Now this could be made up but someone I have spoken to said when he was at the YMCA he paid a 100-200 per month MORE in rent for a psychiatrist and all he got for a YEAR was 2 half a hour appointments. Now I am sorry if thats true its appalling . If a private landlord did similar it would be condemned. No one ever talks about standards in council housing yet I happened to one such person who said among other things her central heating did not work DESPITE 2+ years of asking the council for the works to be done. Again if this was private? Then I was told by someone (whom I have not seen since) He paid rent to the council on time for 15 years now unemployed, due to benefit delays was facing eviction. Again if that was private it would be seen as a heartless landlord.
I reckon all this is because tenants from councils are afraid if they speak out the council, they will find some excuse to evict.
With the budget changes, law, regulation. I suspect what is afoot is private landlords on the wane BUT not what left want social housing taking it’s place but corporate/institutional landlords. So now all those who didn’t like giving rent to private landlords will face giving it to a institution but as now re social/council homes the media won’t be around to hear the horror stories.
I applaud all your great work Ben; I really do. These criminal landlords are like a virus by all accounts.
Your last para is helpful, cos I wondered where we’d got with that. I’m conscious that an awful lot of bad letting agents are still not divulging the landlord’s name and address though, and I would urge every tenant – in that event – to pay £4 to the land registry and find that out.
Money laundering aside, it’s a step in the right direction.

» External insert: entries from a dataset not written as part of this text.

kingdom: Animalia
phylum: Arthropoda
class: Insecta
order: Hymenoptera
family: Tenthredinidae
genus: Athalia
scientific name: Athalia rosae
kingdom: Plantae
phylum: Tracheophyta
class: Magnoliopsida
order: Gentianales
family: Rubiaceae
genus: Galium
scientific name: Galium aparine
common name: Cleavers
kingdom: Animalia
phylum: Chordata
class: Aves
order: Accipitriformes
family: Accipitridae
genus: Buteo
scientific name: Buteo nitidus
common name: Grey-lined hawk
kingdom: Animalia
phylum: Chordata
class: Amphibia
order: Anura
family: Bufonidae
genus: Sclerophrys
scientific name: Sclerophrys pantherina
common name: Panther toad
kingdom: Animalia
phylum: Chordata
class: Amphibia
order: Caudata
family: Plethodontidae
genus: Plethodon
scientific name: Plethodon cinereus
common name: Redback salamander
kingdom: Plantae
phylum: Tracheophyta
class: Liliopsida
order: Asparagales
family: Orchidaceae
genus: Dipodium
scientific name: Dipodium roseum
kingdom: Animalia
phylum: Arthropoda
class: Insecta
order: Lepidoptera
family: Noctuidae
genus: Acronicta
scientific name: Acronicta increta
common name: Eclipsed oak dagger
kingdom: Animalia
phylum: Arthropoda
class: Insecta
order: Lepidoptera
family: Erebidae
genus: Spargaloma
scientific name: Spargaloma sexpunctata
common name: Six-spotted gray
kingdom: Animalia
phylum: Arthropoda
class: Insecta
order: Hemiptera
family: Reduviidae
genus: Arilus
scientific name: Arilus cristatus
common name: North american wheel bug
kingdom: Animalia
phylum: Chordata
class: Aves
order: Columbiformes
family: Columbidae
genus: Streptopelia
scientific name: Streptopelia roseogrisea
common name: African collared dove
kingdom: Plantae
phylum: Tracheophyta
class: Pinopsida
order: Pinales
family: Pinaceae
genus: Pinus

Ben – thanks for your reply to my previous post. Of course we do all of those things you mention. I guess we will have to agree to disagree on the effectiveness of PfEA prosecutions! Jackie – I echo everything you say in your post yesterday. How do we start the campaign to increase sentences? Ben is willing and I know ATRO are?
Thanks Tony. I think we start by making representations to the sentencing council via ATRO (soon)and then possibly other bodies too(Shelter? CIOH? CIEHO? Local Authorities?).
PFE Act offences are more serious than most other housing offences in law (hence the possible 2 year prison sentence) as well as in terms of implications for tenants who often loose their homes and all their worldly goods . Yet we regularly get fines ranging from £7,000-£10,000 for Housing offences such as failure to license an HMO, breach of HMO license conditions and even for failure to return a requisition for information!
I think this needs pointing out to the sentencing council when we request clear guidelines. Magistrates appear to have properly recognised the importance of many housing offences..just not this one yet.